MUMBAI -- Indian Prime Minister Narendra Modi will kick off his U.S. visit on Saturday in bid to convince American energy companies such as Exxon Mobil and Schlumberger to supply more oil and gas at possibly discounted prices.
The U.S. resumed oil exports to India in 2017, and now currently supplies the country with about $3.6 billion of crude oil annually. This is much less than the $22.2 billion import bill from Iraq, $21.3 billion from Saudi Arabia, and $12.11 billion from Iran, according to data from the Directorate General of Commercial Intelligence and Statistics.
"Energy, of course, is the new component in the Indo-U. S. trade mix," India's Foreign Secretary Vijay Gokhale told the media on Thursday. "The interaction that the prime minister will have with these energy companies is not only to show we are an important market, but also to discuss other investments in the economic area."
Saturday's pitch follows a meeting between Modi and Russian President Vladimir Putin earlier this month, during which the two pledged to nearly triple trade to $30 billion by 2025. The two sides claimed to have achieved a "major breakthrough" in the energy sector and agreed on a road map for cooperation over the next five years to "concretely work on [bilateral] investments."
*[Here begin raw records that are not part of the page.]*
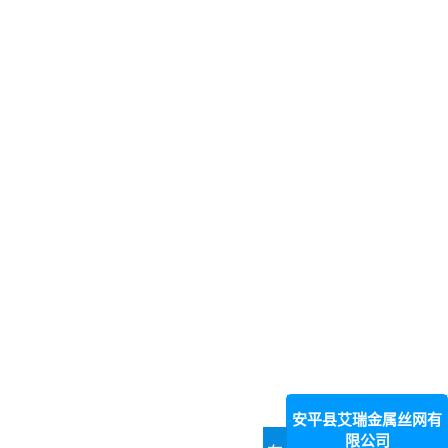
安平县艾瑞金属丝网有
限公司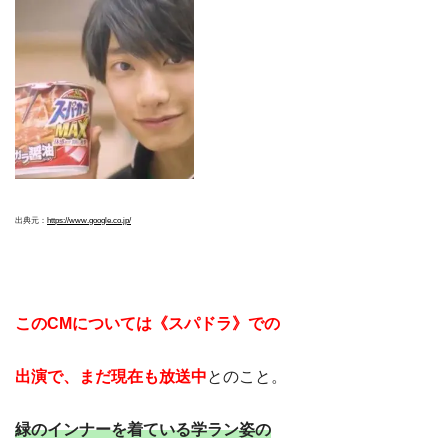
出典元：
https://www.google.co.jp/
このCMについては《スパドラ》での
出演で、まだ現在も放送中
とのこと。
緑のインナーを着ている学ラン姿の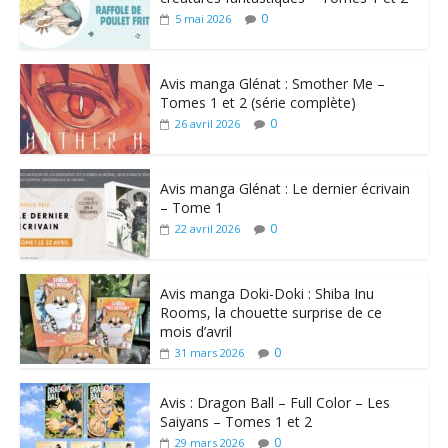
0
5 mai 2026
Avis manga Glénat : Smother Me –
Tomes 1 et 2 (série complète)
0
26 avril 2026
Avis manga Glénat : Le dernier écrivain
– Tome 1
0
22 avril 2026
Avis manga Doki-Doki : Shiba Inu
Rooms, la chouette surprise de ce
mois d’avril
0
31 mars 2026
Avis : Dragon Ball – Full Color – Les
Saiyans – Tomes 1 et 2
0
29 mars 2026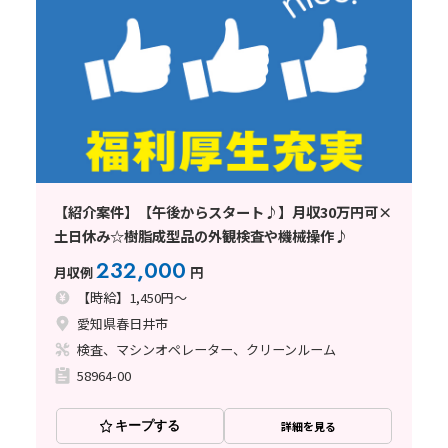
【紹介案件】【午後からスタート♪】月収30万円可×
土日休み☆樹脂成型品の外観検査や機械操作♪
232,000
月収例
円
【時給】1,450円～
愛知県春日井市
検査、マシンオペレーター、クリーンルーム
58964-00
キープする
詳細を見る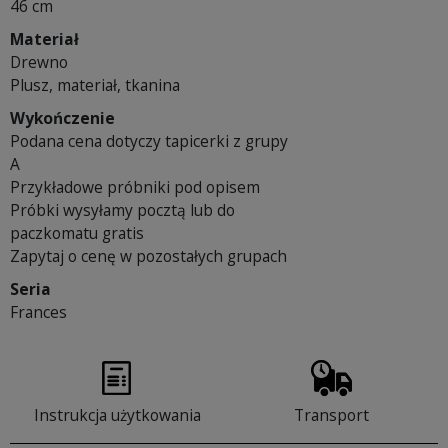
46 cm
Materiał
Drewno
Plusz, materiał, tkanina
Wykończenie
Podana cena dotyczy tapicerki z grupy
A
Przykładowe próbniki pod opisem
Próbki wysyłamy pocztą lub do
paczkomatu gratis
Zapytaj o cenę w pozostałych grupach
Seria
Frances
Instrukcja użytkowania
Transport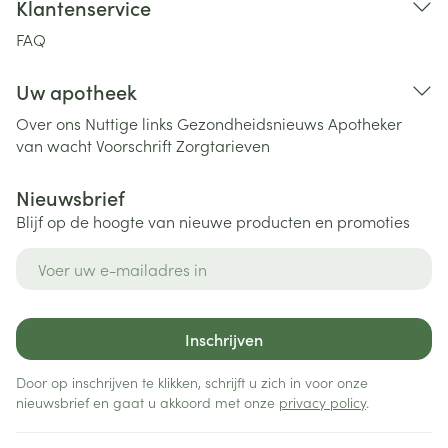
Klantenservice
FAQ
Uw apotheek
Over ons
Nuttige links
Gezondheidsnieuws
Apotheker
van wacht
Voorschrift
Zorgtarieven
Nieuwsbrief
Blijf op de hoogte van nieuwe producten en promoties
E-mail adres
Inschrijven
Door op inschrijven te klikken, schrijft u zich in voor onze
nieuwsbrief en gaat u akkoord met onze
privacy policy
.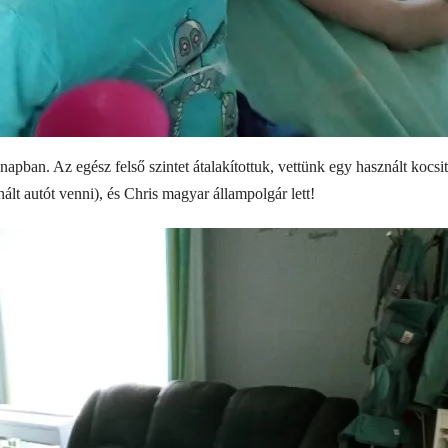
apban. Az egész felső szintet átalakítottuk, vettünk egy használt kocsit
ált autót venni), és Chris magyar állampolgár lett!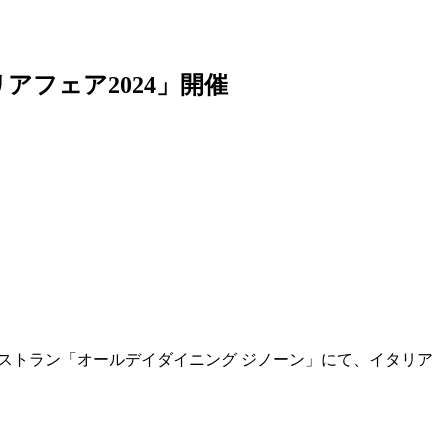
フェア2024」開催
ェレストラン「オールデイダイニング ジノーン」にて、イタリア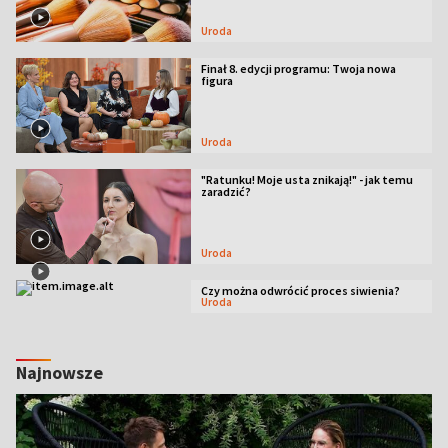
Uroda
Finał 8. edycji programu: Twoja nowa
figura
Uroda
"Ratunku! Moje usta znikają!" - jak temu
zaradzić?
Uroda
Czy można odwrócić proces siwienia?
Uroda
Najnowsze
India, which imports about 80% of its energy, also looks to import liquefied natural gas from Russia.
Modi's six-day visit to the U.S. will focus on Houston and New York, and include bilateral talks with U.S. President Donald Trump and roundtables with over 60 major corporations, many from the energy sector.
Experts are hoping that tariff issues between the two countries will also be discussed. Tensions have arisen after the U.S. lifted duty-free access to Indian goods under its Generalized System of Preferences, with India retaliating by raising duties on some key imports from America.